Geçmiş zamanların tüm evliyalarının sayılarını ve nerelerde, nasıl yetiştiklerini biliyorlar ve günümüzle kıyaslıyorlar. Evliyaların kayıt defteri katipleri…

“Hiç bu kadar…”

Öyleyse nasıl yaşadılar az evliya ile, o geçmişlerde ömür tüketenler? İlgilenmediler mi, ihtiyaç mı hissetmediler?

Bu suçlamanın adı, aynı dinde olduklarını söyledikleri insanlara “reddi miras” yaptırmaktır.

Tarihlerini bir ABD eyaletinden başlatarak, haçlı mütecavizlere uygun hale getirmeye çabalamaktır.

“Hapishanelerle ilgili olarak…” yapılıyor bu iddia! Kaynak gösterilen yer hapishaneler…

Fakat kendileri olanı biteni oradan gördüklerinden, gözlediklerinden bir derece, bir kıdem, bir rütbe daha üstte olmalılar en azından. Kirlettikleri ABD eyaleti bizim hapishanelerimizden dolayısıyla daha kutsalmış.

İktidarın dağıtma memuru kalemler; yanlış anlaşılmasın hak edilenleri dağıtma memuru dedik; şimdi kalkıp, icraatlarımızı ta Amerikalardan övenler var. Evliya yetiştiriyor muşuz; dindar gençlik ne ki… Gibi hazır kalıp çivili yazılar döktürürlerse köşelerinde, bundan bize ne? Konumuz onlar değil… Otursunlar da neden böyle övülür olduklarına yansınlar.

Ya da,

“…..aldığımız mektuplar ve bilgiler…” vurgulamasını özellikle yaparak istihbarat savaşında önde olduklarını ilan edenlerin kulaklarını ve antenlerini kesmeliler. Bu hatırlatmayı, sevgiyi bizde arasınlar diye yaptığımızı da bilsinler üstelik.

“….aldığımız mektuplar ve bilgiler, meselenin gerçekten böyle olduğunu gösteriyor.”

Bir istihbarat teşkilatımız olsa. Bir kısım çalışanlarına şöyle bir görev verse: Fetölüvanya eyaletindekilere istediklerini veriniz!

O görevliler de otursalar, mektuplar yazsalar, bilgiler gönderseler korunan posta kuşlarıyla… Kendilerinin de uçabildiklerini, ama uçmalarını şimdilik posta kuşlarının ardına sakladıklarını… Bulundukları yeri tercihlerinin rüyalara müptelalıktan kaynaklandığını… Viran olası hanedeki evlad-ü ıyal’i çoktan unuttuklarını… Paket paket gönderseler saat başı kalkan kargo uçaklarıyla, himmet kolilerinin içinde…

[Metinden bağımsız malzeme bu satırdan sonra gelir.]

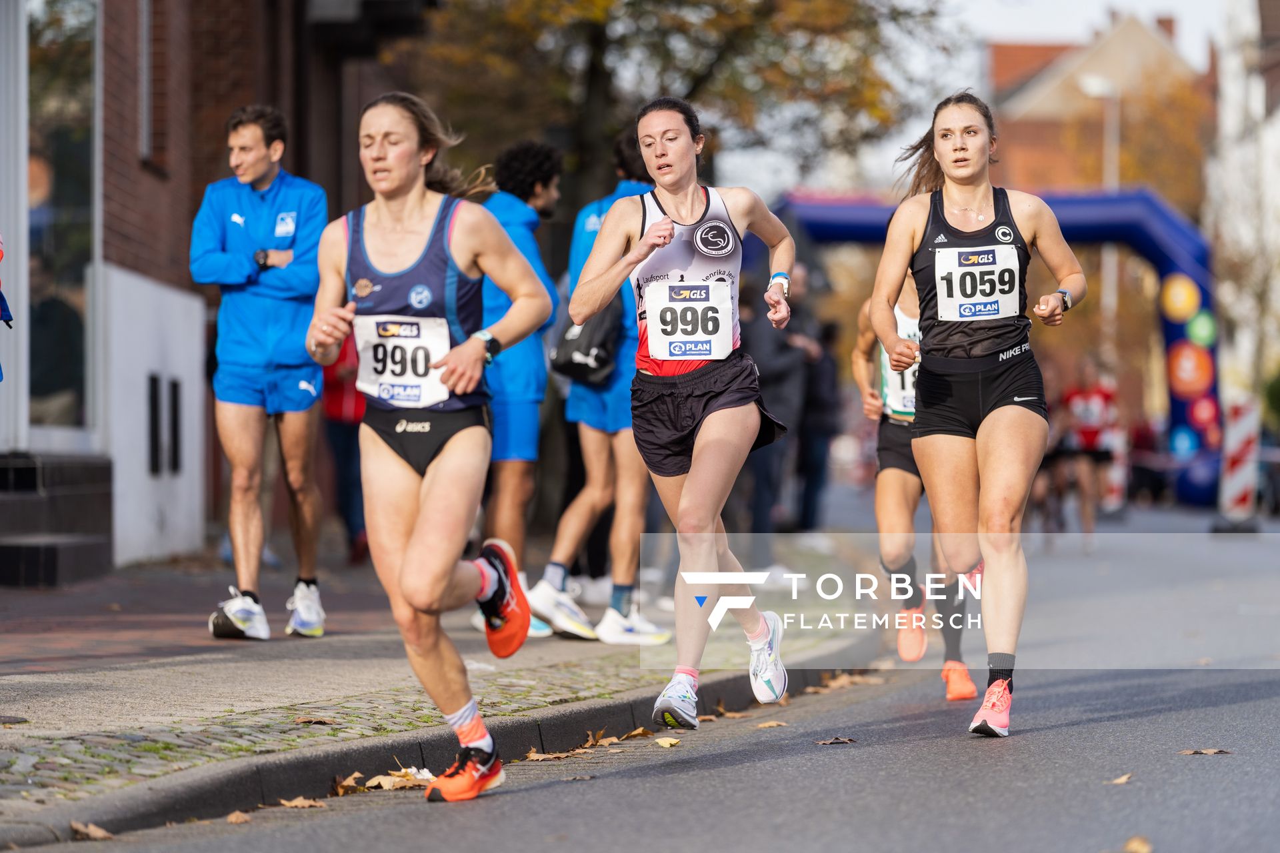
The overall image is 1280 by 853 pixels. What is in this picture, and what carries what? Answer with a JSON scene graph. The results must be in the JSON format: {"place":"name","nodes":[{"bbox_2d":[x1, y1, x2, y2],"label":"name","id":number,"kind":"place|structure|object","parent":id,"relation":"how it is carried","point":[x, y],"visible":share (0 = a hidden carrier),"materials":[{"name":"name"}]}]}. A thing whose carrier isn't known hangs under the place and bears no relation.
{"place":"outdoors","nodes":[
{"label":"outdoors","id":0,"kind":"place"},
{"bbox_2d":[0,0,428,579],"label":"brick building","id":1,"kind":"structure","parent":0,"point":[229,108],"materials":[{"name":"red brick"}]},
{"bbox_2d":[24,0,95,444],"label":"window","id":2,"kind":"structure","parent":1,"relation":"in","point":[73,230],"materials":[{"name":"glass"}]},
{"bbox_2d":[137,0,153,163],"label":"window","id":3,"kind":"structure","parent":1,"relation":"in","point":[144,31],"materials":[{"name":"grey"}]},
{"bbox_2d":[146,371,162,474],"label":"wall vent","id":4,"kind":"object","parent":1,"relation":"attached to","point":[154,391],"visible":0.93,"materials":[{"name":"black"}]},
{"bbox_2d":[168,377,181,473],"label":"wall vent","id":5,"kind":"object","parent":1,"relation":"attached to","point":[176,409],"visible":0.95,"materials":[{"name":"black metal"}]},
{"bbox_2d":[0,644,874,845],"label":"curb","id":6,"kind":"structure","parent":0,"point":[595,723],"materials":[{"name":"grey stone"}]},
{"bbox_2d":[0,540,883,838],"label":"pavement","id":7,"kind":"structure","parent":0,"point":[73,700],"materials":[{"name":"grey stone"}]},
{"bbox_2d":[0,452,113,586],"label":"steps","id":8,"kind":"structure","parent":7,"relation":"on","point":[81,551],"materials":[{"name":"grey stone"}]},
{"bbox_2d":[193,104,331,644],"label":"man","id":9,"kind":"object","parent":7,"relation":"on","point":[231,361],"visible":0.98},
{"bbox_2d":[292,715,337,725],"label":"fallen leaf","id":10,"kind":"object","parent":7,"relation":"on","point":[321,720],"visible":0.96,"materials":[{"name":"brown plant"}]},
{"bbox_2d":[320,323,370,562],"label":"person","id":11,"kind":"object","parent":7,"relation":"on","point":[337,379],"visible":0.27},
{"bbox_2d":[471,140,565,640],"label":"man","id":12,"kind":"object","parent":7,"relation":"on","point":[549,193],"visible":0.58},
{"bbox_2d":[530,123,670,644],"label":"man","id":13,"kind":"object","parent":7,"relation":"on","point":[635,476],"visible":0.65},
{"bbox_2d":[550,302,622,387],"label":"black bag","id":14,"kind":"object","parent":13,"relation":"hanging from","point":[572,361],"visible":0.58,"materials":[{"name":"black fabric"}]},
{"bbox_2d":[8,512,1279,852],"label":"road","id":15,"kind":"structure","parent":0,"point":[635,839],"materials":[{"name":"grey asphalt"}]},
{"bbox_2d":[70,820,113,840],"label":"fallen leaf","id":16,"kind":"object","parent":15,"relation":"on","point":[96,835],"visible":0.86,"materials":[{"name":"brown plant"}]},
{"bbox_2d":[225,810,251,824],"label":"fallen leaf","id":17,"kind":"object","parent":15,"relation":"on","point":[234,819],"visible":0.83,"materials":[{"name":"brown plant"}]},
{"bbox_2d":[276,795,326,808],"label":"fallen leaf","id":18,"kind":"object","parent":15,"relation":"on","point":[294,805],"visible":0.9,"materials":[{"name":"brown plant"}]},
{"bbox_2d":[330,771,364,794],"label":"fallen leaf","id":19,"kind":"object","parent":15,"relation":"on","point":[341,789],"visible":0.63,"materials":[{"name":"brown plant"}]},
{"bbox_2d":[356,766,437,791],"label":"fallen leaf","id":20,"kind":"object","parent":15,"relation":"on","point":[384,785],"visible":0.61,"materials":[{"name":"brown plant"}]},
{"bbox_2d":[306,90,552,803],"label":"woman","id":21,"kind":"object","parent":15,"relation":"on","point":[434,501],"visible":0.98},
{"bbox_2d":[522,748,583,762],"label":"fallen leaf","id":22,"kind":"object","parent":15,"relation":"on","point":[537,757],"visible":0.81,"materials":[{"name":"brown plant"}]},
{"bbox_2d":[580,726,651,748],"label":"fallen leaf","id":23,"kind":"object","parent":15,"relation":"on","point":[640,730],"visible":0.78,"materials":[{"name":"brown plant"}]},
{"bbox_2d":[652,736,681,747],"label":"fallen leaf","id":24,"kind":"object","parent":15,"relation":"on","point":[667,745],"visible":0.93,"materials":[{"name":"yellow plant"}]},
{"bbox_2d":[568,94,801,726],"label":"woman","id":25,"kind":"object","parent":15,"relation":"on","point":[645,242],"visible":0.99},
{"bbox_2d":[754,719,787,728],"label":"fallen leaf","id":26,"kind":"object","parent":15,"relation":"on","point":[773,725],"visible":0.9,"materials":[{"name":"brown plant"}]},
{"bbox_2d":[816,736,857,745],"label":"fallen leaf","id":27,"kind":"object","parent":15,"relation":"on","point":[843,740],"visible":0.94,"materials":[{"name":"brown plant"}]},
{"bbox_2d":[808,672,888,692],"label":"fallen leaf","id":28,"kind":"object","parent":15,"relation":"on","point":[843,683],"visible":0.73,"materials":[{"name":"brown"}]},
{"bbox_2d":[850,272,982,701],"label":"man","id":29,"kind":"object","parent":15,"relation":"on","point":[883,509],"visible":0.52},
{"bbox_2d":[868,88,1085,740],"label":"woman","id":30,"kind":"object","parent":15,"relation":"on","point":[985,421],"visible":0.99},
{"bbox_2d":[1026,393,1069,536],"label":"person","id":31,"kind":"object","parent":15,"relation":"on","point":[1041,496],"visible":0.43},
{"bbox_2d":[1056,358,1119,540],"label":"person","id":32,"kind":"object","parent":15,"relation":"on","point":[1091,404],"visible":0.77},
{"bbox_2d":[1108,772,1131,784],"label":"fallen leaf","id":33,"kind":"object","parent":15,"relation":"on","point":[1123,779],"visible":0.86,"materials":[{"name":"brown plant"}]},
{"bbox_2d":[1123,834,1151,852],"label":"fallen leaf","id":34,"kind":"object","parent":15,"relation":"on","point":[1141,847],"visible":0.95,"materials":[{"name":"brown"}]},
{"bbox_2d":[1176,747,1231,756],"label":"fallen leaf","id":35,"kind":"object","parent":15,"relation":"on","point":[1188,752],"visible":0.93,"materials":[{"name":"brown plant"}]},
{"bbox_2d":[1214,396,1261,530],"label":"barrier post","id":36,"kind":"object","parent":15,"relation":"on","point":[1231,439],"visible":0.88,"materials":[{"name":"white plastic"}]},
{"bbox_2d":[730,0,1242,194],"label":"sky","id":37,"kind":"structure","parent":0,"point":[1186,33],"materials":[{"name":"white"}]},
{"bbox_2d":[982,6,1209,196],"label":"brick building","id":38,"kind":"structure","parent":0,"point":[1025,125],"materials":[{"name":"red brick"}]},
{"bbox_2d":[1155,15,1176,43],"label":"chimney","id":39,"kind":"object","parent":38,"relation":"on","point":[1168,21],"visible":0.2,"materials":[{"name":"red brick"}]},
{"bbox_2d":[1204,0,1279,418],"label":"white building","id":40,"kind":"structure","parent":0,"point":[1279,138],"materials":[{"name":"white stone"}]},
{"label":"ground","id":41,"kind":"structure","parent":0},
{"bbox_2d":[0,232,13,378],"label":"person","id":42,"kind":"object","parent":41,"relation":"on","point":[1,374],"visible":0.99},
{"bbox_2d":[391,0,957,221],"label":"tree","id":43,"kind":"object","parent":41,"relation":"on","point":[695,73],"visible":0.68,"materials":[{"name":"plant"}]},
{"bbox_2d":[743,264,816,532],"label":"person","id":44,"kind":"object","parent":41,"relation":"on","point":[775,361],"visible":0.7},
{"bbox_2d":[795,312,841,531],"label":"person","id":45,"kind":"object","parent":41,"relation":"on","point":[820,379],"visible":0.68},
{"bbox_2d":[770,187,1221,510],"label":"inflatable arch","id":46,"kind":"object","parent":41,"relation":"on","point":[1156,257],"visible":0.58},
{"bbox_2d":[1077,69,1120,341],"label":"street lamp","id":47,"kind":"object","parent":41,"relation":"on","point":[1095,88],"visible":0.5,"materials":[{"name":"grey metal"}]},
{"bbox_2d":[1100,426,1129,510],"label":"barrier post","id":48,"kind":"object","parent":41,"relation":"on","point":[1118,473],"visible":0.56,"materials":[{"name":"white plastic"}]},
{"bbox_2d":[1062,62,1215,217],"label":"tree","id":49,"kind":"object","parent":41,"relation":"on","point":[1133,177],"visible":0.44,"materials":[{"name":"plant"}]}
]}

Biz böyle hayaller kurup mesela diyoruz ama, Fetölüvanyalıların da istediklerine aracı kılınmaktan az da olsa payımıza bir şeyler düştüğünü biliyoruz. Medyacılık zor zanaattır.

“Efendimiz (s.a.s) rüyalara giriyor, aşikare görenler de var.”

Hapishanelerimizin konforunun itirafını, fark edebilirlerse iktidarın katipleri yazsınlar; birbirleri üzerinden “sol” medyaya malzeme olmanın, ünlü olmakla eş değer olmadıklarını anladıklarında…

Lakin biz yine de onlara okuduklarımızdan aktaralım istiyoruz. Bugün okumayanlar çocuk oldukları yıllarda yahut yeniden deyip mücadeleye soyunduklarında mı okumuş olacaklardı.

12 Eylül hapishanelerinde kalmış bir “solcu” anlatmıştı, aktüel bir haber dergisine: “Hapishanede rüya görüyordum. Yahut siz başka bir şey deyin adına. Artık ne veriyorlarsa bana… Annem geliyordu yanıma elbisesiz olarak… Aylar önce ölmüş annem…”

Ne istemişlerse almışlarımızın gördüklerini söylediklerine inanıp, Avrupa lobicilerine, bakın, evlerinde yaşayamadıklarını, hapishanelerimizde yaşatıyoruz, belgesini vermesine bir iktidarın, kim itiraz edebilir ki? Üstelik onlarda 12 Eylül manzaralarından çok varken…. Ki biz birini hatırlattık misal olsun diye…

Bu yazdıklarımızdan iktidar cephesine çalışmak çıksa da aracı kılınmak ifademizi unutmadık.

Dediklerini aynen alıntıladık. Okunacak, duyulacak ve önce baskı uygulayacaklar kendi kendilerine. Diyecekler ki: Ben neden göremedim? Ben niye hâlâ göremiyorum böyle rüyaları… Aynı hapishane, aynı koğuşlar, üstelik suçlarımız ve boylarımızda aynı iken…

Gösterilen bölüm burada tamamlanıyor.